--- Material for this exercise ---
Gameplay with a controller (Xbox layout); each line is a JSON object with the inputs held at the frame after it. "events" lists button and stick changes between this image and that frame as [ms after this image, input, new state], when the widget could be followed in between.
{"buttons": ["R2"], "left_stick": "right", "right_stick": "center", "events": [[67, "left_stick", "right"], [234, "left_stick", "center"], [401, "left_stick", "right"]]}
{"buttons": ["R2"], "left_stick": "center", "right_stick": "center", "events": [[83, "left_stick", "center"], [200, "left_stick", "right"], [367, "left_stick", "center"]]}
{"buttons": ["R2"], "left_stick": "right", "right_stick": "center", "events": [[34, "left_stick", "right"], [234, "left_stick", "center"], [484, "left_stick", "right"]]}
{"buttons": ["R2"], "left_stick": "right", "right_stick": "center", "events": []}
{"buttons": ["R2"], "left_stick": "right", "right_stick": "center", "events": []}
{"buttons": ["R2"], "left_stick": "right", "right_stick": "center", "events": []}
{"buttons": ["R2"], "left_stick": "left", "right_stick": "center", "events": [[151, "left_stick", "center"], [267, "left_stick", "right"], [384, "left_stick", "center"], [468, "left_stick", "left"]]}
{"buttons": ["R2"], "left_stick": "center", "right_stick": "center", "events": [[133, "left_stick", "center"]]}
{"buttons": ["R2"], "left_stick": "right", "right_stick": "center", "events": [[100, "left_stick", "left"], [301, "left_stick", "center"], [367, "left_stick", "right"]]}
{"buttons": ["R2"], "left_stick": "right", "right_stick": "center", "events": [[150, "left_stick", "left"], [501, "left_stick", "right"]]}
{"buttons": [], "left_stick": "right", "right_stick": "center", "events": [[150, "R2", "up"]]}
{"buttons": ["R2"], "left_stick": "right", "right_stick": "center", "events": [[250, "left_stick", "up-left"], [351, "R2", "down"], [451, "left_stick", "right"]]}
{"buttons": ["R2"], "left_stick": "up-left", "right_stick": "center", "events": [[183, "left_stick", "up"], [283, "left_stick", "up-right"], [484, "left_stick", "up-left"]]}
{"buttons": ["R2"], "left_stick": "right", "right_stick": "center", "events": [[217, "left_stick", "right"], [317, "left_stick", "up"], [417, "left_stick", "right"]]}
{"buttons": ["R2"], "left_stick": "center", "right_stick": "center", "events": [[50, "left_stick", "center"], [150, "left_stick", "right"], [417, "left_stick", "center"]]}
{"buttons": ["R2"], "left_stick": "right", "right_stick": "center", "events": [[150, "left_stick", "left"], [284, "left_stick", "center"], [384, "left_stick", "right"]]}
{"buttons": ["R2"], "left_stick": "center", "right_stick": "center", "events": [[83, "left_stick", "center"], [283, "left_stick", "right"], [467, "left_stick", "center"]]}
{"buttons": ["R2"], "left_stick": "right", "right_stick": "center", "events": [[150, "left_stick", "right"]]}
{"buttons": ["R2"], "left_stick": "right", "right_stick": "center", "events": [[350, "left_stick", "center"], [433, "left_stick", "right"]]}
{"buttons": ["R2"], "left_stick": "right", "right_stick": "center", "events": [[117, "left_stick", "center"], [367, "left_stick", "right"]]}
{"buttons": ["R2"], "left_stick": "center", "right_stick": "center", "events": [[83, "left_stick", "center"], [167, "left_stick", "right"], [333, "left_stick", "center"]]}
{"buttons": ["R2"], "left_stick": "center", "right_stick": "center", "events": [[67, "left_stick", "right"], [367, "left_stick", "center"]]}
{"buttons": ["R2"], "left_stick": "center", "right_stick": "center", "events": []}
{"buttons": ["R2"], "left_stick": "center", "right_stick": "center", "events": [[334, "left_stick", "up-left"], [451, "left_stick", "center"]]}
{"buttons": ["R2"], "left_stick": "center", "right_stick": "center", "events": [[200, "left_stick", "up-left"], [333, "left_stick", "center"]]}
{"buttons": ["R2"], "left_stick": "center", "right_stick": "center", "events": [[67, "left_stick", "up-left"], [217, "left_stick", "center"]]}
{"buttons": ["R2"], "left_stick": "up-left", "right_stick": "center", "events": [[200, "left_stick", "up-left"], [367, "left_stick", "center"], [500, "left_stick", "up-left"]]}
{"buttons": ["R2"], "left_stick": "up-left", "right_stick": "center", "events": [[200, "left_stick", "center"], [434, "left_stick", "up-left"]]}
---
* What you are asked to do
Write out the entries verbatim, all of them.

* Written response
Gameplay with a controller (Xbox layout); each line is a JSON object with the inputs held at the frame after it. "events" lists button and stick changes between this image and that frame as [ms after this image, input, new state], when the widget could be followed in between.
{"buttons": ["R2"], "left_stick": "right", "right_stick": "center", "events": [[67, "left_stick", "right"], [234, "left_stick", "center"], [401, "left_stick", "right"]]}
{"buttons": ["R2"], "left_stick": "center", "right_stick": "center", "events": [[83, "left_stick", "center"], [200, "left_stick", "right"], [367, "left_stick", "center"]]}
{"buttons": ["R2"], "left_stick": "right", "right_stick": "center", "events": [[34, "left_stick", "right"], [234, "left_stick", "center"], [484, "left_stick", "right"]]}
{"buttons": ["R2"], "left_stick": "right", "right_stick": "center", "events": []}
{"buttons": ["R2"], "left_stick": "right", "right_stick": "center", "events": []}
{"buttons": ["R2"], "left_stick": "right", "right_stick": "center", "events": []}
{"buttons": ["R2"], "left_stick": "left", "right_stick": "center", "events": [[151, "left_stick", "center"], [267, "left_stick", "right"], [384, "left_stick", "center"], [468, "left_stick", "left"]]}
{"buttons": ["R2"], "left_stick": "center", "right_stick": "center", "events": [[133, "left_stick", "center"]]}
{"buttons": ["R2"], "left_stick": "right", "right_stick": "center", "events": [[100, "left_stick", "left"], [301, "left_stick", "center"], [367, "left_stick", "right"]]}
{"buttons": ["R2"], "left_stick": "right", "right_stick": "center", "events": [[150, "left_stick", "left"], [501, "left_stick", "right"]]}
{"buttons": [], "left_stick": "right", "right_stick": "center", "events": [[150, "R2", "up"]]}
{"buttons": ["R2"], "left_stick": "right", "right_stick": "center", "events": [[250, "left_stick", "up-left"], [351, "R2", "down"], [451, "left_stick", "right"]]}
{"buttons": ["R2"], "left_stick": "up-left", "right_stick": "center", "events": [[183, "left_stick", "up"], [283, "left_stick", "up-right"], [484, "left_stick", "up-left"]]}
{"buttons": ["R2"], "left_stick": "right", "right_stick": "center", "events": [[217, "left_stick", "right"], [317, "left_stick", "up"], [417, "left_stick", "right"]]}
{"buttons": ["R2"], "left_stick": "center", "right_stick": "center", "events": [[50, "left_stick", "center"], [150, "left_stick", "right"], [417, "left_stick", "center"]]}
{"buttons": ["R2"], "left_stick": "right", "right_stick": "center", "events": [[150, "left_stick", "left"], [284, "left_stick", "center"], [384, "left_stick", "right"]]}
{"buttons": ["R2"], "left_stick": "center", "right_stick": "center", "events": [[83, "left_stick", "center"], [283, "left_stick", "right"], [467, "left_stick", "center"]]}
{"buttons": ["R2"], "left_stick": "right", "right_stick": "center", "events": [[150, "left_stick", "right"]]}
{"buttons": ["R2"], "left_stick": "right", "right_stick": "center", "events": [[350, "left_stick", "center"], [433, "left_stick", "right"]]}
{"buttons": ["R2"], "left_stick": "right", "right_stick": "center", "events": [[117, "left_stick", "center"], [367, "left_stick", "right"]]}
{"buttons": ["R2"], "left_stick": "center", "right_stick": "center", "events": [[83, "left_stick", "center"], [167, "left_stick", "right"], [333, "left_stick", "center"]]}
{"buttons": ["R2"], "left_stick": "center", "right_stick": "center", "events": [[67, "left_stick", "right"], [367, "left_stick", "center"]]}
{"buttons": ["R2"], "left_stick": "center", "right_stick": "center", "events": []}
{"buttons": ["R2"], "left_stick": "center", "right_stick": "center", "events": [[334, "left_stick", "up-left"], [451, "left_stick", "center"]]}
{"buttons": ["R2"], "left_stick": "center", "right_stick": "center", "events": [[200, "left_stick", "up-left"], [333, "left_stick", "center"]]}
{"buttons": ["R2"], "left_stick": "center", "right_stick": "center", "events": [[67, "left_stick", "up-left"], [217, "left_stick", "center"]]}
{"buttons": ["R2"], "left_stick": "up-left", "right_stick": "center", "events": [[200, "left_stick", "up-left"], [367, "left_stick", "center"], [500, "left_stick", "up-left"]]}
{"buttons": ["R2"], "left_stick": "up-left", "right_stick": "center", "events": [[200, "left_stick", "center"], [434, "left_stick", "up-left"]]}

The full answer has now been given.